米インターネットサービスのAOLが、ブログニュースメディア「ハフィントン・ポスト」を3億1500万ドル(約259億円)で買収すると発表した。
しかしAOLは、過去にメディア大手のタイム・ワーナーと合併したものの思ったような相乗効果が上がらず、事実上失敗に終わった苦い経験がある。今回の発表に対しても、早くも「二の舞」を懸念する声が出始めている。
「1足す1は11になる」とハフィントン氏
スタートから6年弱で、月間訪問者数が2500万人に上る全米屈指の人気オンラインメディアに成長したハフィントン・ポスト(HP)を手に入れたのは、AOLだった。HP創設者で編集長を務めるアリアナ・ハフィントン氏は2011年2月7日、自らHPに長文を投稿し、AOLへの売却の経緯を詳しく説明。契約書にサインしたのは2月6日、AOLのティム・アームストロングCEO(最高経営責任者)の招きでアメリカンフットボール「NFL」の優勝戦「スーパーボウル」を観戦中のことだったと明かした。
AOLは買収完了後、「ハフィントンポスト・メディアグループ」を開設。HPと、2010年9月に買収したITブログメディア「テッククランチ」や、地図サービスの「マップクエスト」など既存のサービスを統合して、ハフィントン氏を社長兼CEOに据える。
ハフィントン氏は「ティムと私はこれまでずっと『1足す1は11になる』と言い続けてきました」と自信をみせ、アームストロング氏も米メディアの取材に対して、「次世代のメディア企業を目指す」とこたえた。
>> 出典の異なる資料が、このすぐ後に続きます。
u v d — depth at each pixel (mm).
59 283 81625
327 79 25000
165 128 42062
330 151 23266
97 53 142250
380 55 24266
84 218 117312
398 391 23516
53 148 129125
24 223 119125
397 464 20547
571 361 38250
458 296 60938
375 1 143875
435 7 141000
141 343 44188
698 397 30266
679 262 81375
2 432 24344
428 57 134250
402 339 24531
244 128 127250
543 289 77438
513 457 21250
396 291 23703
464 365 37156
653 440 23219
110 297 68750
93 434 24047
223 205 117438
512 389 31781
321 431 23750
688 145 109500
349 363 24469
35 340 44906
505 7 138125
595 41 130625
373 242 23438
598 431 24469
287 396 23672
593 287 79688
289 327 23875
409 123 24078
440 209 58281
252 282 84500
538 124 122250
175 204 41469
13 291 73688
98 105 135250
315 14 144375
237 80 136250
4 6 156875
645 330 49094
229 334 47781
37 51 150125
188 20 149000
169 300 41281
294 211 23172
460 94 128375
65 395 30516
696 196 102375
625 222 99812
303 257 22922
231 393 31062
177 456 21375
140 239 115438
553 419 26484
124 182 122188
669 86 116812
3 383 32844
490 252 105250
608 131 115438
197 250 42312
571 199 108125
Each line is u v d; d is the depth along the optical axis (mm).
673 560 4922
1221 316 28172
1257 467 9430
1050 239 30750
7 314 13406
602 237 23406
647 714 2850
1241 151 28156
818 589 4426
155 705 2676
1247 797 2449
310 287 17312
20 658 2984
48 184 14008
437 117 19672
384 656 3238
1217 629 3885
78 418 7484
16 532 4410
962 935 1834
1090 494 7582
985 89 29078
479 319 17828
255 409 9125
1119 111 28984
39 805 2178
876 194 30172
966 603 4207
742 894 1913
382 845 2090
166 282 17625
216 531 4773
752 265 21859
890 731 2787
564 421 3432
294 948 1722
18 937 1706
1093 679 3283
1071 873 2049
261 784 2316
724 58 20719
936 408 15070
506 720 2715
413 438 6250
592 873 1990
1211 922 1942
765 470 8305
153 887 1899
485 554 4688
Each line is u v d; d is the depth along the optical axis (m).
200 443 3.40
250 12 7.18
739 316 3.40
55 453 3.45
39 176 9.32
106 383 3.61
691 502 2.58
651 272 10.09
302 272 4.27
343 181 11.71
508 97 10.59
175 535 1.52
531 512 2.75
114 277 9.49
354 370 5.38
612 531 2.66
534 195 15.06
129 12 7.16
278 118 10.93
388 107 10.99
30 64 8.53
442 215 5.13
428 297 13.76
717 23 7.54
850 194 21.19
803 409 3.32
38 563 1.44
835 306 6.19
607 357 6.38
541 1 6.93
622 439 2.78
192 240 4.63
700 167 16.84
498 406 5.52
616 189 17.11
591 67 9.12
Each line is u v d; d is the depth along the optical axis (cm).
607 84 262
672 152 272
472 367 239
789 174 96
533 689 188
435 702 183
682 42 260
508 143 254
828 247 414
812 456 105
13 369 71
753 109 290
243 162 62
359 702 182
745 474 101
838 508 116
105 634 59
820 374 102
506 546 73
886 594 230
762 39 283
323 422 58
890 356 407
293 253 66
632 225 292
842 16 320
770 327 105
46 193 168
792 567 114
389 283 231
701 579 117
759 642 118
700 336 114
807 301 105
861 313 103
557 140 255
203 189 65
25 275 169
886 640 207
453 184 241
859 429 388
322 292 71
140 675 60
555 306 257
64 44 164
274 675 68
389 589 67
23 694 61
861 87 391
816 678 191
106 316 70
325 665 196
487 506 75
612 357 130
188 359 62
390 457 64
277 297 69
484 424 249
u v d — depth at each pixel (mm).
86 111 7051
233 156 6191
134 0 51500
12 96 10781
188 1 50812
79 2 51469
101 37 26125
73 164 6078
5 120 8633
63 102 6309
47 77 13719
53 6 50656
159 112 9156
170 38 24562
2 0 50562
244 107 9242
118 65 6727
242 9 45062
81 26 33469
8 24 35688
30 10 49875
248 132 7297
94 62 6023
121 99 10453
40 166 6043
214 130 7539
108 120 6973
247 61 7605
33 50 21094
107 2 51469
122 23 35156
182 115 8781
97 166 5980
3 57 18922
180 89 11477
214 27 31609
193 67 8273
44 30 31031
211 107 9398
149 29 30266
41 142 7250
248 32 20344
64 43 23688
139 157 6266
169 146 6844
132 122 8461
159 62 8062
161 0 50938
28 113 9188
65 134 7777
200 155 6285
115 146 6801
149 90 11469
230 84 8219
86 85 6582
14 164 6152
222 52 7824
しかし、この買収劇が明らかになった直後から、AOLの舵取りを不安視する向きもある。根拠は過去の失敗だ。AOLは2000年、CNNやワーナーブラザーズを傘下にもつメディアグループ、タイム・ワーナーと合併。当時は新興のネットサービスと巨大メディアとの「結婚」と注目を集めた。だがAOL自体の事業が伸び悩み、期待されたほどの合併効果が生まれないまま2009年、AOLはタイム・ワーナーから分離して合併は解消された。HPを買収しても、結局はこのときのように尻すぼみになるのではないか、と危惧されているのだ。